→ **ЧТО НУЖНО СДЕЛАТЬ**
**a)** По отрывку о событиях на Даманском ответьте на вопросы:
(i) Какого числа прозвучали первые выстрелы?
(ii) Сколько китайских солдат под прикрытием темноты перешли через протоку реки Уссури?
(iii) Кто возглавлял шестерых советских пограничников?
**b)** Продолжите отрывок о событиях на Даманском, начиная сразу после его последнего предложения.

→ **ОТРЫВОК СО СТРАНИЦЫ**
☆ ☆ ☆ ☆ ☆
355 500 произведений, 25 200 авторов.

Электронная библиотека книг » Борис Сопельняк » Тайны русской дипломатии » Текст книги (страница 3)
Тайны русской дипломатии
  • Текст добавлен: 17 сентября 2016, 22:21

Текст книги "Тайны русской дипломатии"


Автор книги: Борис Сопельняк


Жанр:

   

История


сообщить о нарушении

Текущая страница: 3 (всего у книги 20 страниц) [доступный отрывок для чтения: 8 страниц]

РУССКИЙ С КИТАЙЦЕМ БРАТЬЯ НАВЕК

Именно так пели в Москве и Пекине лет пятьдесят назад… Пели, пели, а потом начали стрелять. Первые выстрелы прозвучали 2 марта 1969 года на острове Даманский. Вот что тогда произошло…

Под прикрытием темноты около 300 китайских солдат, нарушив государственную границу, перешли через протоку реки Уссури и заняли боевые позиции на Даманском. Они были одеты в белые маскхалаты и залегли в засаду. Ранним утром еще 30 китайцев пошли к Даманскому в открытую. Навстречу им вышло шестеро советских пограничников во главе со старшими лейтенантами Стрельниковым и Буйневичем.

В соответствии с существовавшим тогда приказом офицеры были безоружны, а солдаты шли с не примкнутыми к автоматам рожками – это делалось для того, чтобы избежать случайного, несанкционированного выстрела. А шли наши ребята лишь для того, чтобы заявить протест по поводу очередного нарушения границы – так было уже не один раз.
☆ ☆ ☆ ☆ ☆
→ **ФРАГМЕНТ ЛИСТИНГА**
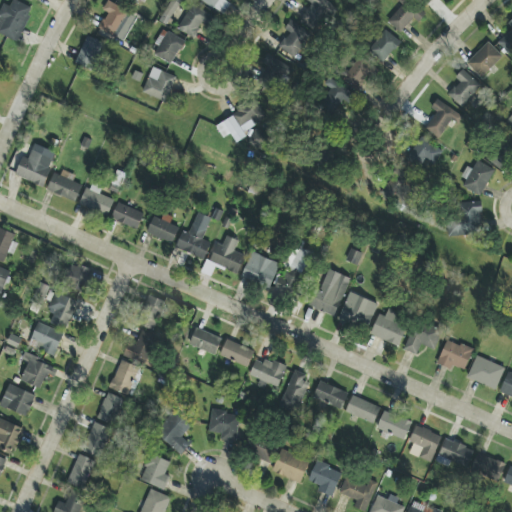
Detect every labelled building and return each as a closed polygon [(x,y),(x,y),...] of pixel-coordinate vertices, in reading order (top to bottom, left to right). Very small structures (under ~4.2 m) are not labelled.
[(5,4),(0,13),(0,33),(17,42),(34,9),(15,0),(13,0),(10,7),(5,4)] [(200,0),(223,15),(230,4),(224,0),(200,0)] [(307,0),(312,4),(301,19),(315,30),(334,7),(325,0),(307,0)] [(388,23),(402,33),(413,18),(419,23),(427,12),(410,0),(396,0),(397,0),(402,4),(388,23)] [(99,29),(117,37),(129,11),(107,1),(103,11),(107,13),(99,29)] [(178,31),(195,38),(202,23),(207,26),(213,15),(190,5),(178,31)] [(294,59),(311,35),(291,20),(285,29),(289,32),(278,47),(294,59)] [(511,20),(508,23),(511,29),(511,31),(498,41),(508,56),(511,53),(511,20)] [(400,41),(383,30),(368,53),(385,64),(400,41)] [(94,70),(104,43),(86,36),(76,64),(94,70)] [(481,78),(503,57),(488,42),(467,63),(481,78)] [(268,67),(256,84),(275,96),(292,69),(268,54),(262,63),(268,67)] [(376,67),(361,55),(343,79),(359,90),(376,67)] [(177,77),(152,68),(143,93),(167,102),(177,77)] [(462,107),(481,86),(463,70),(455,78),(460,82),(448,95),(462,107)] [(334,115),(341,104),(347,108),(356,95),(334,81),(318,105),(334,115)] [(450,121),(458,125),(463,116),(437,100),(432,109),(436,112),(426,130),(440,138),(450,121)] [(215,122),(223,138),(231,134),(236,143),(253,134),(249,127),(266,118),(257,101),(215,122)] [(249,145),(263,150),(268,135),(254,130),(249,145)] [(407,162),(423,169),(426,163),(434,167),(443,149),(419,138),(407,162)] [(57,154),(35,144),(28,159),(23,157),(15,175),(42,187),(57,154)] [(467,167),(462,177),(466,180),(463,187),(481,196),(495,170),(477,161),(472,170),(467,167)] [(396,206),(416,184),(399,168),(379,190),(396,206)] [(54,173),(47,190),(76,202),(82,186),(73,182),(76,176),(63,171),(60,176),(54,173)] [(87,188),(79,204),(108,217),(115,200),(94,191),(87,188)] [(448,236),(482,235),(481,202),(458,202),(459,214),(447,215),(448,236)] [(112,219),(137,230),(144,214),(118,203),(112,219)] [(183,231),(176,248),(204,260),(211,243),(203,240),(211,218),(198,213),(189,234),(183,231)] [(173,217),(164,214),(162,220),(154,217),(147,234),(173,244),(179,228),(170,224),(173,217)] [(0,261),(5,263),(8,253),(12,254),(19,236),(0,228),(0,261)] [(216,243),(208,262),(238,274),(246,256),(235,252),(239,241),(227,236),(223,246),(216,243)] [(277,292),(291,298),(310,253),(296,247),(277,292)] [(265,259),(251,254),(242,279),(270,288),(276,272),(262,267),(265,259)] [(92,270),(73,262),(65,285),(83,292),(92,270)] [(0,292),(2,294),(11,271),(0,267),(0,292)] [(351,279),(329,269),(311,307),(334,317),(351,279)] [(378,304),(350,292),(340,318),(367,330),(378,304)] [(68,329),(78,301),(57,293),(46,321),(68,329)] [(141,326),(156,330),(163,300),(147,297),(141,326)] [(379,314),(370,335),(399,347),(411,320),(388,310),(385,317),(379,314)] [(416,355),(421,345),(435,351),(444,332),(418,320),(404,350),(416,355)] [(28,345),(54,357),(64,335),(39,323),(28,345)] [(189,346),(215,356),(222,338),(196,327),(189,346)] [(123,357),(146,365),(156,336),(142,331),(136,346),(128,343),(123,357)] [(220,356),(248,368),(255,351),(227,340),(220,356)] [(466,372),(472,348),(445,341),(438,364),(466,372)] [(41,389),(47,374),(55,377),(58,367),(24,354),(22,360),(28,362),(21,381),(41,389)] [(497,390),(505,367),(475,357),(467,379),(497,390)] [(260,379),(259,384),(279,389),(285,366),(255,358),(250,377),(260,379)] [(109,387),(126,395),(139,368),(122,360),(109,387)] [(309,375),(292,370),(282,408),(299,413),(309,375)] [(511,397),(511,373),(508,372),(500,392),(511,397)] [(341,410),(348,393),(320,381),(313,398),(341,410)] [(0,406),(27,417),(36,395),(9,384),(0,406)] [(114,426),(126,401),(108,393),(97,418),(114,426)] [(346,413),(375,424),(381,407),(352,396),(346,413)] [(212,411),(210,432),(222,434),(221,440),(237,442),(239,414),(212,411)] [(412,423),(384,411),(377,429),(405,441),(412,423)] [(182,438),(191,425),(174,413),(157,437),(182,455),(190,443),(182,438)] [(0,448),(13,452),(21,426),(0,419),(0,448)] [(100,458),(113,431),(95,422),(83,450),(100,458)] [(409,454),(431,463),(442,437),(416,426),(409,443),(413,444),(409,454)] [(271,461),(276,444),(251,436),(246,453),(271,461)] [(439,457),(467,467),(474,449),(445,439),(439,457)] [(301,483),(311,460),(282,449),(273,472),(301,483)] [(505,463),(478,453),(471,473),(498,482),(505,463)] [(93,460),(77,455),(68,484),(84,489),(93,460)] [(165,491),(170,477),(166,475),(171,463),(152,455),(141,481),(165,491)] [(318,491),(333,497),(342,471),(316,462),(309,482),(320,486),(318,491)] [(370,480),(367,486),(346,477),(340,493),(357,501),(354,508),(362,511),(365,511),(378,484),(370,480)] [(165,511),(172,498),(151,489),(140,511),(165,511)] [(54,511),(78,511),(85,497),(71,491),(65,504),(59,501),(54,511)] [(402,511),(405,507),(397,504),(399,498),(388,494),(387,499),(377,496),(371,511),(402,511)] [(408,511),(442,511),(414,500),(408,511)]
☆ ☆ ☆ ☆ ☆
→ **ОТВЕТЫ К ЗАДАНИЯМ**
**a)**
(i) 2 марта 1969 года.
(ii) Около 300.
(iii) Старшие лейтенанты Стрельников и Буйневич.

**b)**
Не успел Стрельников сказать и слова, как загремели выстрелы! Китайцы били в упор. Стрельников и Буйневич были убиты первыми. Пока наши солдаты заряжали автоматы, по ним ударили из засады. Командование уцелевшими принял младший сержант Бабанский. В его распоряжении, вместе с подошедшими на помощь, было всего десять человек, но зато с ручным пулеметом, – и они приняли бой. Потом к месту сражения прибыла группа пограничников во главе с командиром соседней заставы Бубениным. Он зашел на бронетранспортере с тыла и открыл шквальный огонь. Но китайцы перегруппировались и подбили бронетранспортер. Раненый Бубенин успел выскочить из горящей машины и продолжал руководить боем.

Когда китайцы отступили, оказалось, что наши потеряли 32 человека убитыми и 14 ранеными. В группе Стрельникова погибли все, кроме одного солдата: китайцы добивали его штыком, но он прошел в миллиметре от сердца. Многие другие тоже были добиты штыками или выстрелами в упор. А у нескольких ребят лица изуродовали до неузнаваемости.

Само собой разумеется, о случившемся тут же сообщило ТАСС, а Советское правительство направило в Пекин ноту протеста, в которой, в частности, предупреждало, что «оставляет за собой право принять решительные меры для пресечения провокаций на советско-китайской границе».

Китайцы это предупреждение проигнорировали и 15 марта снова ринулись на Даманский. На этот раз бой был более серьезным, с применением танков и артиллерии. Семь часов сдерживали пограничники натиск регулярных частей китайской армии. Во время этих боев наши потеряли 16 человек, в том числе полковника Леонова, только после этого было принято решение о применении более мощного оружия. К Даманскому подтянули дивизион установок «Град» (практически это усовершенствованные легендарные «катюши») и так долбанули по острову, а заодно и По противоположному берегу, что там не осталось ничего живого. После этого китайцы угомонились и на Даманский больше не лезли.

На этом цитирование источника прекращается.